Directions for this task: Return the data verbatim, without pictures.

Saved entries:

· · ·

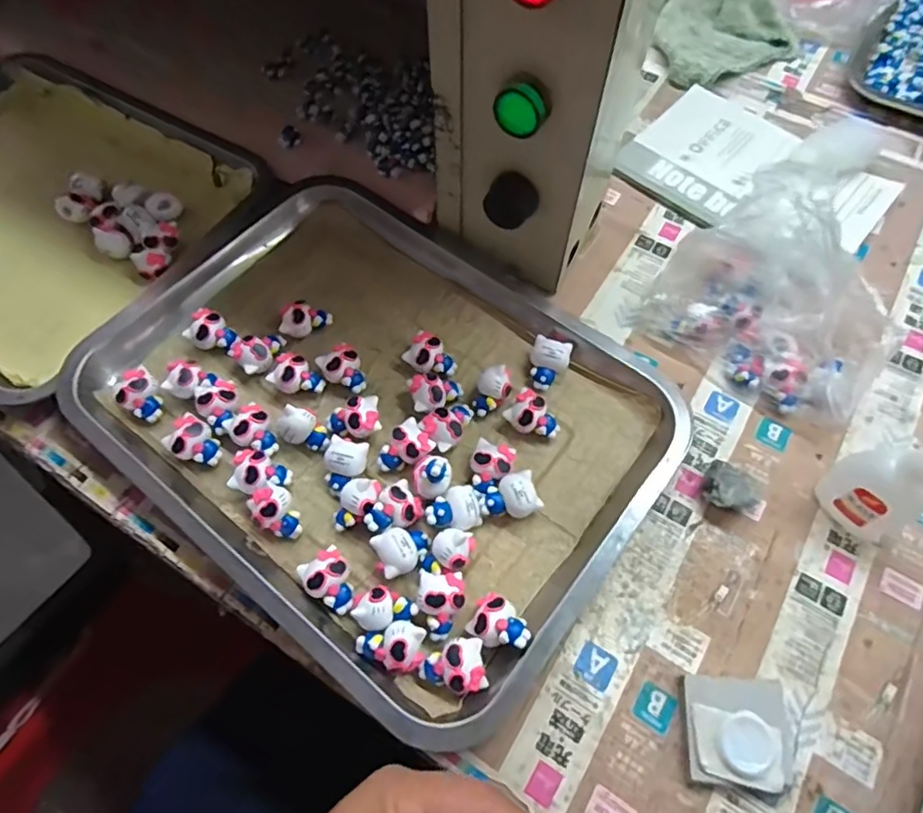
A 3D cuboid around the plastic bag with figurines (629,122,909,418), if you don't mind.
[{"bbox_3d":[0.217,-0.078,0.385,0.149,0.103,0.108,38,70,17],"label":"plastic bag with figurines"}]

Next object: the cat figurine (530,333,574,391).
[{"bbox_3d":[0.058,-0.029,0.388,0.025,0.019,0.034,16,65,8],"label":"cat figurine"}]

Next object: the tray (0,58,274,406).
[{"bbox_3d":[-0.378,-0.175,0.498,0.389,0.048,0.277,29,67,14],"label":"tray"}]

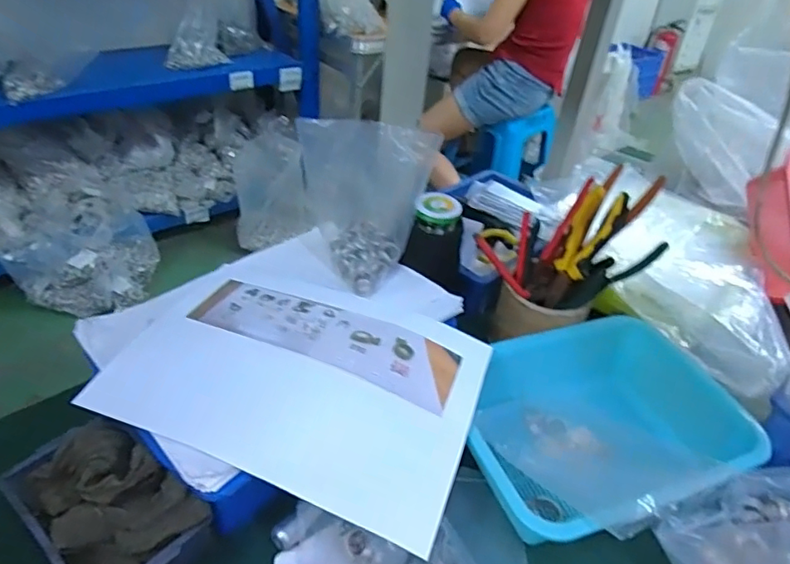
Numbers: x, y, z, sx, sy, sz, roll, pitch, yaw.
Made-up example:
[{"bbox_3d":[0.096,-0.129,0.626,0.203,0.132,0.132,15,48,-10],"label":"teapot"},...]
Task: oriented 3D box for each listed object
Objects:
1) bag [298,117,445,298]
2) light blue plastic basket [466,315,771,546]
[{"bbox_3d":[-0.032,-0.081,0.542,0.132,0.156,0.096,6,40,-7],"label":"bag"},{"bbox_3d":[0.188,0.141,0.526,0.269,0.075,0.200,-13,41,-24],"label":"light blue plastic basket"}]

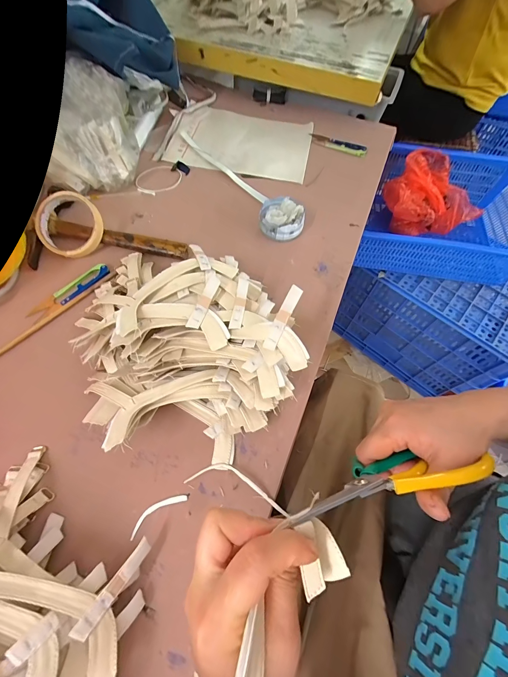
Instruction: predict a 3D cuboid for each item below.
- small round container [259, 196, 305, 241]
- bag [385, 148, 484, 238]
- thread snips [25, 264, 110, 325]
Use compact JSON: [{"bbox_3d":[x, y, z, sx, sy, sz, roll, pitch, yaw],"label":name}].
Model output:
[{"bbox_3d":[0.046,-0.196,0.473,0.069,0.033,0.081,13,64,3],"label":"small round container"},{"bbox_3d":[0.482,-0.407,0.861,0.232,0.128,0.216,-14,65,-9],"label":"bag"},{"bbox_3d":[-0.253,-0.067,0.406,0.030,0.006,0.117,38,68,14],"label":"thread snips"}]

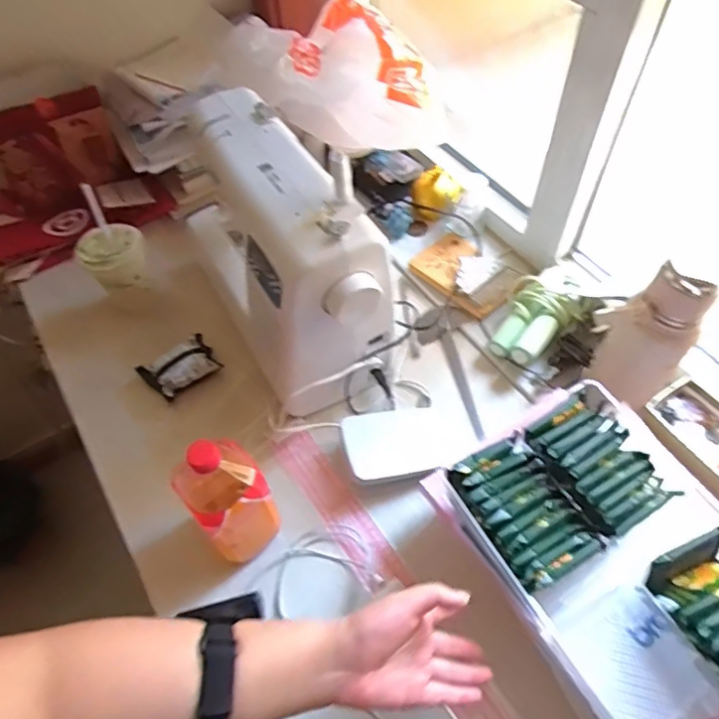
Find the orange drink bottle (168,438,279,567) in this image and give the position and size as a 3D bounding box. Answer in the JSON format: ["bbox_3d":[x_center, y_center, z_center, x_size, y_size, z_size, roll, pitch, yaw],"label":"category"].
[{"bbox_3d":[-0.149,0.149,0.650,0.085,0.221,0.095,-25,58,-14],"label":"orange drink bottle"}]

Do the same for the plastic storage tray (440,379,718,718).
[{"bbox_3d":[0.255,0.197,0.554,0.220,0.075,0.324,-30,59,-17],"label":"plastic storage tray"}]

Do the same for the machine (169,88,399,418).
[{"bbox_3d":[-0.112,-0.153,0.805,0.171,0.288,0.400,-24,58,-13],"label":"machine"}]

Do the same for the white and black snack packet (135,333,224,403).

· · ·

Answer to the exercise:
A 3D cuboid around the plastic bag with figurines (629,122,909,418), if you don't mind.
[{"bbox_3d":[0.217,-0.078,0.385,0.149,0.103,0.108,38,70,17],"label":"plastic bag with figurines"}]

Next object: the cat figurine (530,333,574,391).
[{"bbox_3d":[0.058,-0.029,0.388,0.025,0.019,0.034,16,65,8],"label":"cat figurine"}]

Next object: the tray (0,58,274,406).
[{"bbox_3d":[-0.378,-0.175,0.498,0.389,0.048,0.277,29,67,14],"label":"tray"}]

Numbers: x, y, z, sx, sy, sz, roll, pitch, yaw.
Made-up example:
[{"bbox_3d":[0.096,-0.129,0.626,0.203,0.132,0.132,15,48,-10],"label":"teapot"},...]
Task: oriented 3D box for each listed object
Objects:
1) bag [298,117,445,298]
2) light blue plastic basket [466,315,771,546]
[{"bbox_3d":[-0.032,-0.081,0.542,0.132,0.156,0.096,6,40,-7],"label":"bag"},{"bbox_3d":[0.188,0.141,0.526,0.269,0.075,0.200,-13,41,-24],"label":"light blue plastic basket"}]

Instruction: predict a 3D cuboid for each item below.
- small round container [259, 196, 305, 241]
- bag [385, 148, 484, 238]
- thread snips [25, 264, 110, 325]
Use compact JSON: [{"bbox_3d":[x, y, z, sx, sy, sz, roll, pitch, yaw],"label":name}].
Model output:
[{"bbox_3d":[0.046,-0.196,0.473,0.069,0.033,0.081,13,64,3],"label":"small round container"},{"bbox_3d":[0.482,-0.407,0.861,0.232,0.128,0.216,-14,65,-9],"label":"bag"},{"bbox_3d":[-0.253,-0.067,0.406,0.030,0.006,0.117,38,68,14],"label":"thread snips"}]

Find the orange drink bottle (168,438,279,567) in this image and give the position and size as a 3D bounding box. Answer in the JSON format: ["bbox_3d":[x_center, y_center, z_center, x_size, y_size, z_size, roll, pitch, yaw],"label":"category"].
[{"bbox_3d":[-0.149,0.149,0.650,0.085,0.221,0.095,-25,58,-14],"label":"orange drink bottle"}]

Do the same for the plastic storage tray (440,379,718,718).
[{"bbox_3d":[0.255,0.197,0.554,0.220,0.075,0.324,-30,59,-17],"label":"plastic storage tray"}]

Do the same for the machine (169,88,399,418).
[{"bbox_3d":[-0.112,-0.153,0.805,0.171,0.288,0.400,-24,58,-13],"label":"machine"}]

Do the same for the white and black snack packet (135,333,224,403).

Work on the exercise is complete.